Friday, September 09, 2005

Dark Angel

Podcast.

"Unsightly heretics, beswiggered and swaggered, Stand and Deliver!" The man's voice was shrill and war-torn. We spoke on the phone, but it felt as though he were in the room with me. I shivered. It was an invitation to a shared hallucination. "Sir. Don't you remember me?" I asked the man on the other end of the phone. "I was a visitor a few weeks ago. I came to see you. I married Stanton."

I didn't add that I had divorced him shortly thereafter, without Stanton's knowledge. When he was served the papers, he had not been too happy. Perhaps it didn't matter. The divorce could be set aside, and we could return to our previous state, despite the time elapsed, the searching, the pain. Suffering had its place.

"Ah, yes, you're the missy I placed on ironic feathers, and the girl-child with thanksgiving and a wet, slappy towel."

"Yes, sir." The light in the foyer where I was placing the call was flickering. Outside, a tremendous storm surged. I was a mile away from The Oasis, but we were under a tornado warning, and I was afraid to go outside in the slashing rain and wind, hail, and downed lines. It was, in fact, not too smart to be on the telephone. People had been electrocuted this way.

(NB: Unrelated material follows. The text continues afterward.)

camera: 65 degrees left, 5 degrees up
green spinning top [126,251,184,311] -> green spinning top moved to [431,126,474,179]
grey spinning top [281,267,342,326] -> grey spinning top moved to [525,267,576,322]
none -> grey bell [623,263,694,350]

"You know about Jeoffry, don't you?" asked the voice. It was hesitant, suspicious.

"Yes, sir."

"Don't patronize me!" the shrill voice again.

"Sir. Your cat," I said, slowly and clearly into the phone. "Your cat, Jeoffry, 'a mixture of gravity and waggery,' correct?"

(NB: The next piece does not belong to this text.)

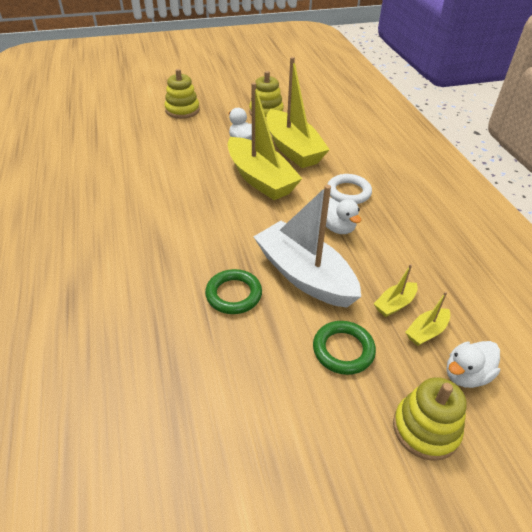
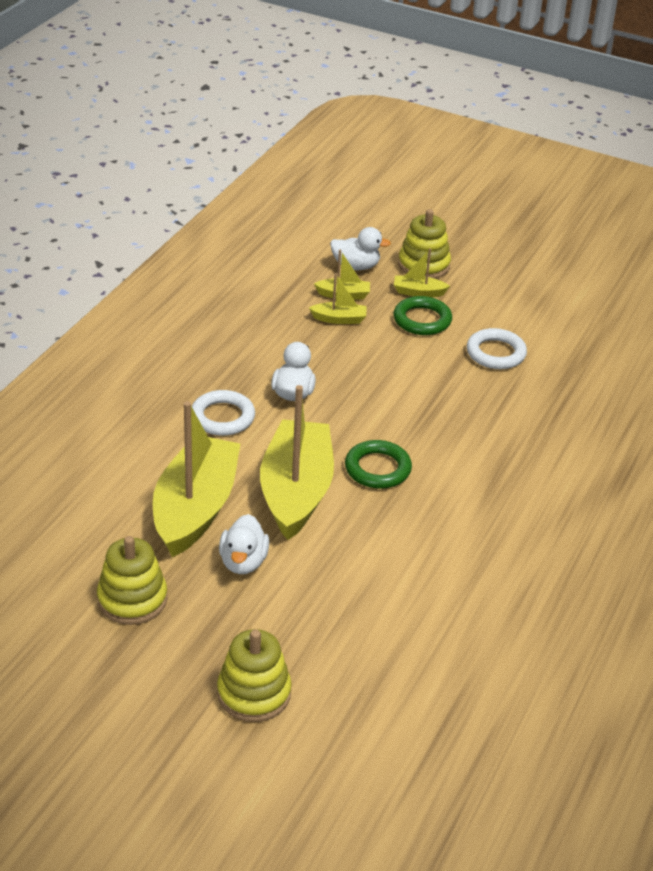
camera: 140 degrees left, 5 degrees down
green ring [205,269,262,314] -> green ring moved to [345,440,412,489]
white boat [253,185,361,308] -> none
none -> yellow boat [394,248,450,297]
none -> white ring [467,328,527,369]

"Ah, yes. You do remember," said the voice on the phone.

"Dear little girl, don't forget to do one thing," said the voice.

"Sir, I'm not a little girl. I married your son."

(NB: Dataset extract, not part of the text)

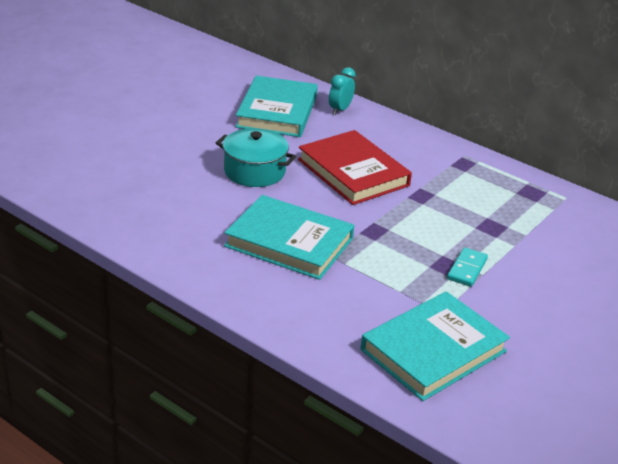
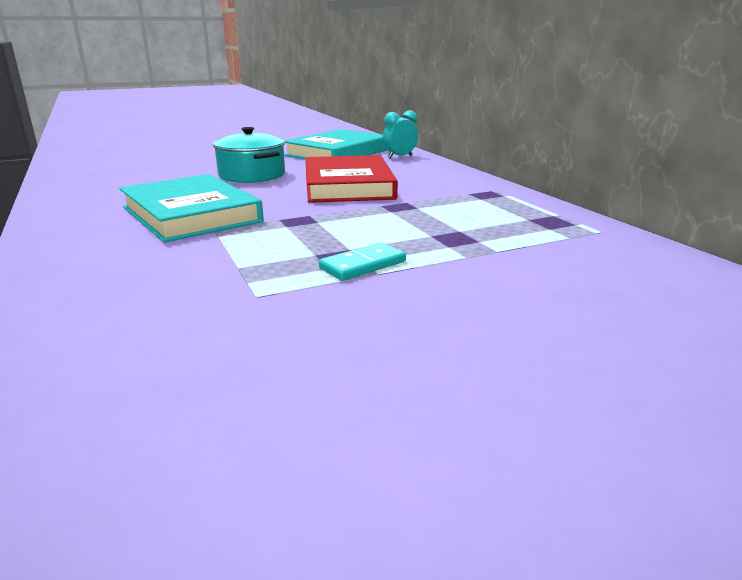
camera: 30 degrees right, 10 degrees down
turquoise book [360,291,510,401] -> none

"Irrelevant! Don't forget to pet the cat, stroke the fur until it crackles bright. It and only it will suffice."

"Yes, sir. Permission to ask why, sir?" I made my voice a clear and unemotional as possible.

"HaHA! Electricity, of course!" At that very moment, a burst of light illuminated the night sky like a flare, and something snapped in my ear like a percussion cap.

"Yes, sir. Jeoffry again."

"No. No and no and no. The science is for the Smart," growled the voice. "He counteracts the Devil, who is death, by brisking about the life."

"As in Christopher, sir."

"Of course." I heard a choking sound, like a grown man trying to hold back then gagging on tears.

"She has never forgiven me," he said. There was a long pause. I could hear small cracking noises, as though someone were breaking small sticks.

"She's back," I said. "She has returned to tell you that all is forgiven."

I looked at the shoebox-sized wooden container I balanced on my lap, and, sliding back the lid, I contemplated the thick golden lining and pouch. Inside, she lay, catching every possible beam of light and reflecting it back, magnified. It was the statue of Tara, carved of multi-hued jade somewhere in Laos. Was Tara a goddess? A Boddhisattva? An angel? A trick of light, electricity, and the imagination?

statue in park in reykjavik, iceland, may 2005 - photo by Susan Smith Nash



"Stroke the cat, get the sizzle back," said the voice. "Don't lie to me!"

"Life is more than electricity, sir." Lightning ripped the sky, thunder cracked and roared, and the walls shook. I was not sure I believed my own words.

There was a pause. When the voice came back on line, it was no longer shrill, not longer in the grips of a psychotic break. It was smooth, calm, rational.

"You've found Tara?"

"I'll be there after the storm breaks, sir." I paused and looked at my watch. "Count on thirty minutes."

Soon, the hostage would be delivered.

But, in its place, another would be taken. I thought of the vows I would take again soon.

My heart fluttered, my heart felt strangely light at the thought. Captivity was the purest, rarest, and possibly most dear form of intimacy.